The private space exploration SpaceX, which tests its rocket motors in Central Texas, scrubbed Monday’s scheduled launch of a capsule carrying supplies for the International Space Station.

(FIle)

CAPE CANAVERAL, Fla. (April 14, 2014) With less than two hours remaining in the countdown Monday, Space X scrubbed Monday's scheduled launch of a capsule loaded with supplies for the International Space Station.

The next launch attempt can come no earlier than Friday.

There was no immediate explanation for the postponement.

The launch already had been delayed a full month.

NASA decided Sunday to go ahead with the launch, despite a computer problem on the orbiting lab.

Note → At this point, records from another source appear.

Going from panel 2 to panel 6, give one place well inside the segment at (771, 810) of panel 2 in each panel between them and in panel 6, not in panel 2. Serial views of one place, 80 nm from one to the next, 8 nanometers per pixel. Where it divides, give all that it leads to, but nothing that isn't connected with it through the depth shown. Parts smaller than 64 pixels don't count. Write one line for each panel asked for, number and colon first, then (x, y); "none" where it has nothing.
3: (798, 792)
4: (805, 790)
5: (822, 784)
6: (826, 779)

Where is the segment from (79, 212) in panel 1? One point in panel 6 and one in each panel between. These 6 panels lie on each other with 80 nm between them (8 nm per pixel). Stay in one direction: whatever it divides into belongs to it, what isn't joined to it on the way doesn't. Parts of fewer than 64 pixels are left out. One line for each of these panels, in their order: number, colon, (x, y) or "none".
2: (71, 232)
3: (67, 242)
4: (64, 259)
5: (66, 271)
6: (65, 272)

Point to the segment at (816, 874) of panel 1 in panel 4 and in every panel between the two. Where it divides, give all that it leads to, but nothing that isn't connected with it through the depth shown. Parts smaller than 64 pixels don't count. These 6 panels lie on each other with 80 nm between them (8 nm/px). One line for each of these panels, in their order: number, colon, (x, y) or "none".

The computer, situated on the outside of the orbiting lab, stopped working Friday.

NASA debated whether to delay the SpaceX mission, but on Sunday determined the station can accept the visiting craft.

A spacewalk will be required, meanwhile, to replace the bad computer.

Engineers don't know why it failed.

NASA station program manager Mike Suffredini says the spacewalk will be conducted April 22, which gives SpaceX two windows to get its Dragon capsule flying.

The SpaceX Dragon capsule will be making its fourth trip to the space station from Cape Canaveral, Fla.

The launch was postponed twice last month, the last time because of an electrical short on Air Force ground equipment.

The unmanned capsule is loaded with transport legs for the station's humanoid robot, a grow lamp for vegetables in orbit and 5,000 pounds of supplies and experiments.

The California-based company will also test landing legs for the return of the first stage of the Falcon 9, the rocket it uses to launch the capsule

SpaceX tests its rocket motors at its facility in McGregor, west of Waco.